15 雪の下の悲劇
桜庭が北西司令部に戻ってきたのは、その日の夕方だった。乱れた髪で、破れた軍服で、血まみれで傷だらけのままだった。帰ってくるなり、彼女は司令部の異様な雰囲気に気づいた。それを疑いつつ、真っ先に千歳のいる場所へ向かった。だが、ここにはもういないと医師に言われた。代わりに行けと言われたのは、司令部の西棟だった。指示された場所には霊安室がある。悪趣味だとぼやいて、桜庭はそこへいった。
そこには多くの人がいた。桜庭を見て、人々は道を開けた。桜庭が駆け込む。笹井中将や住岡大佐、また、楓部隊の者がいた。黒い柩の中に、千歳がいた。落ち着いた顔をしている。血の痕もなかった。彼の周りには、白い菊が入れてあった。花に埋もれた彼の愛刀もあった。
そんな千歳を見ても、桜庭の表情は変わらなかった。
「千歳」
桜庭が呼びかけた。だが、千歳は答えない。目も開けなかった。彼女はもう一度呼んだ。それでも同じだった。
「千歳。……お前、まさか死んだのか?」
その一言に、住岡が顔を覆った。つられて何人かの嗚咽が聞こえる。しかし、桜庭はそんなものは一切介さないようだった。
「千歳、冗談なら今すぐ目を開けろ。
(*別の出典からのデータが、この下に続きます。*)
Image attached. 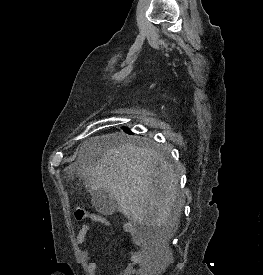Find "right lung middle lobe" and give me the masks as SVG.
Listing matches in <instances>:
<instances>
[{
  "instance_id": "1",
  "label": "right lung middle lobe",
  "mask_w": 263,
  "mask_h": 275,
  "mask_svg": "<svg viewBox=\"0 0 263 275\" xmlns=\"http://www.w3.org/2000/svg\"><path fill=\"white\" fill-rule=\"evenodd\" d=\"M122 129L128 134H133L127 127H122Z\"/></svg>"
}]
</instances>
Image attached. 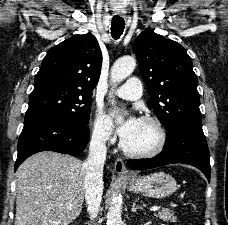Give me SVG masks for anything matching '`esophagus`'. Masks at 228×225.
Returning <instances> with one entry per match:
<instances>
[{"mask_svg": "<svg viewBox=\"0 0 228 225\" xmlns=\"http://www.w3.org/2000/svg\"><path fill=\"white\" fill-rule=\"evenodd\" d=\"M114 169H115L116 174L120 178H125V177H129L130 176V171L126 169L122 158H117L115 160Z\"/></svg>", "mask_w": 228, "mask_h": 225, "instance_id": "34e87169", "label": "esophagus"}]
</instances>
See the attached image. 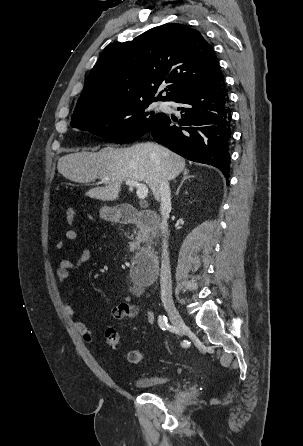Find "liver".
<instances>
[{"mask_svg":"<svg viewBox=\"0 0 303 446\" xmlns=\"http://www.w3.org/2000/svg\"><path fill=\"white\" fill-rule=\"evenodd\" d=\"M185 159L152 142L138 143L129 148L104 147L98 152H77L62 156L57 169L65 178L89 183L109 177L105 186L96 187L86 196L103 201L118 199L121 184L127 180L145 182L156 200L161 181L173 180L185 169Z\"/></svg>","mask_w":303,"mask_h":446,"instance_id":"obj_1","label":"liver"}]
</instances>
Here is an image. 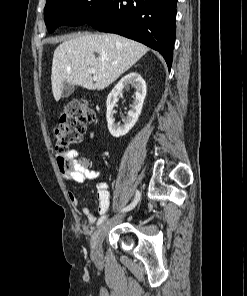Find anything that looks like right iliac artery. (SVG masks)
Returning a JSON list of instances; mask_svg holds the SVG:
<instances>
[{
    "mask_svg": "<svg viewBox=\"0 0 247 296\" xmlns=\"http://www.w3.org/2000/svg\"><path fill=\"white\" fill-rule=\"evenodd\" d=\"M140 197H141V194L137 190L133 202L130 205H128L127 207L123 208L121 211L122 212H126V211H129V210L133 209L137 205V203L139 202ZM106 219H107V216L106 215L100 217L99 220H98V222H97V226H99L100 224H102Z\"/></svg>",
    "mask_w": 247,
    "mask_h": 296,
    "instance_id": "obj_1",
    "label": "right iliac artery"
}]
</instances>
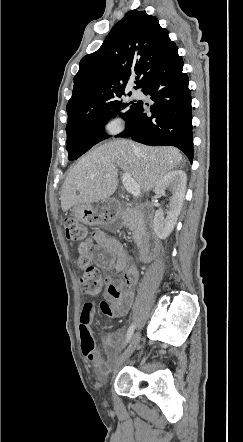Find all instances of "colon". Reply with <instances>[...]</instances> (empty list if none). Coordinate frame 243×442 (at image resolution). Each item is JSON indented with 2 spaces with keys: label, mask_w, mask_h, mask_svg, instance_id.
I'll return each mask as SVG.
<instances>
[{
  "label": "colon",
  "mask_w": 243,
  "mask_h": 442,
  "mask_svg": "<svg viewBox=\"0 0 243 442\" xmlns=\"http://www.w3.org/2000/svg\"><path fill=\"white\" fill-rule=\"evenodd\" d=\"M64 228L68 240L79 242L78 265L82 269L80 279L81 289L88 295H97L102 291L105 280L102 278L98 268L93 266L92 246L93 243L88 237L87 227L74 218L64 220Z\"/></svg>",
  "instance_id": "colon-1"
}]
</instances>
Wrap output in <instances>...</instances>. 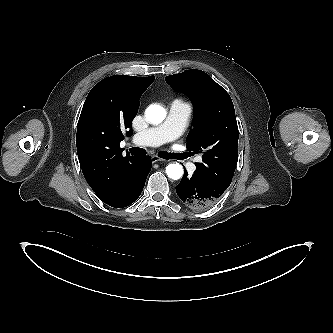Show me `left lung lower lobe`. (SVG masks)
I'll list each match as a JSON object with an SVG mask.
<instances>
[{
  "instance_id": "0a47b994",
  "label": "left lung lower lobe",
  "mask_w": 333,
  "mask_h": 333,
  "mask_svg": "<svg viewBox=\"0 0 333 333\" xmlns=\"http://www.w3.org/2000/svg\"><path fill=\"white\" fill-rule=\"evenodd\" d=\"M224 191L195 171L192 176H188L185 171L181 182L176 186V192L181 201L195 210L209 209Z\"/></svg>"
}]
</instances>
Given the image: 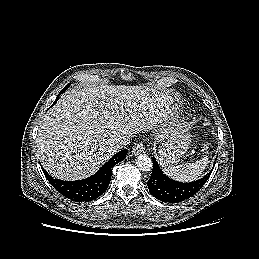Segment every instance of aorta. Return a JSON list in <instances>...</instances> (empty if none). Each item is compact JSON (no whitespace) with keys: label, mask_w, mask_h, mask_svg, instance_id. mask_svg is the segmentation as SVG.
<instances>
[{"label":"aorta","mask_w":259,"mask_h":259,"mask_svg":"<svg viewBox=\"0 0 259 259\" xmlns=\"http://www.w3.org/2000/svg\"><path fill=\"white\" fill-rule=\"evenodd\" d=\"M136 166L143 172H148L152 169V160L148 155H139L135 160Z\"/></svg>","instance_id":"762f6f07"}]
</instances>
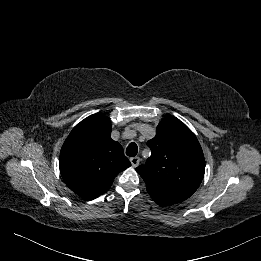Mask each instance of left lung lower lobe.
Masks as SVG:
<instances>
[{
    "instance_id": "obj_1",
    "label": "left lung lower lobe",
    "mask_w": 261,
    "mask_h": 261,
    "mask_svg": "<svg viewBox=\"0 0 261 261\" xmlns=\"http://www.w3.org/2000/svg\"><path fill=\"white\" fill-rule=\"evenodd\" d=\"M152 199L159 205L170 206L185 201L187 198L175 194L149 192Z\"/></svg>"
}]
</instances>
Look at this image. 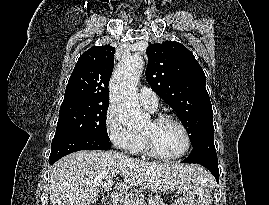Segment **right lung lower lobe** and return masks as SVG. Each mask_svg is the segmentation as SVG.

ぶん殴るぞ」
それでも千歳は動かない。桜庭は千歳の手に触れた。そして、驚いたように目が開いた。
「なんでお前、冷たいんだ……千歳!」
半分口が開いたままになっている桜庭の肩に、住岡が手を置いた。
「桜庭君……もう、もう止めえ……。千歳君も頑張ったんよ……」
住岡を見て、桜庭が唖然とする。いつもはきつく睨むような目が、大きく見開かれていた。その顔にはあどけなさが残っていた。
「そんな……死んだら承知しないと言ったのに。私の血までやったのに。今までお前は私を裏切ったりなんかしなかったのに……」
桜庭の声が響く。それを聞きながら、北村は必死に泣くまいとした。それでも、喉の奥が痙攣するように引きつった。思わず口元を覆ってかがんだ。胸の奥から涙がこみ上げてくる。手をつたって、暖かい雫が落ちた。
なぜ、桜庭中佐の言葉がこんなにも心臓を締め付けるんだろう。北村は思った。桜庭の声が、いつもより違う気がした。闇夜に静かに響く獣の遠吠えのように、物悲しい。
「千歳……」
桜庭がもう一度呼ぶ。すすり泣きがあちこちから聞こえた。
「千歳……お前がいなければ、私はどうしたらいい……。お前はやっぱり嘘つきじゃないか、千歳……」
その言葉を笹井が遮った。
「桜庭。千歳に使っていたチップは明石海斗に使う。今度は、明石を鬼にする」
そんな、と桜庭が言う。
「私は、これ以上誰かを鬼にするのは反対です。私は、明石海斗を鬼にするために助けたのではありません」
反論したのは海斗の兄、陸斗だった。彼も楓部隊の一員としてここに来ていた。
「中佐……お願いです、弟を……海斗を鬼にしてください。あいつ、もう生きていられないくらい怪我してて……でも、鬼になれるなら、助かる可能性があるんです。どうか、どうか弟を……」
嫌だ、と桜庭が言った。
「コンピュータと接続された時点で死ぬかもしれない。それに、一度人に使ったチップは再利用できるかどうか分からない」
「でも……!」
陸斗が泣きながら声を絞り出した。しかし、後が続かない。
「うるさい!とにかく、誰かが鬼になるなんて金輪際ごめんだ!勝手に鬼にされて、誰がその責任を負うという!私も千歳も、勝手なお前ら人間なんかもううんざりだ!」
桜庭が怒鳴る。直後に、笹井が桜庭を殴った。彼女は背中から台にぶつかった。近くにあった柩が落ち、中から腕のない兵が転がりでた。花が散らばる。笹井が歩み寄り、桜庭を見下ろす。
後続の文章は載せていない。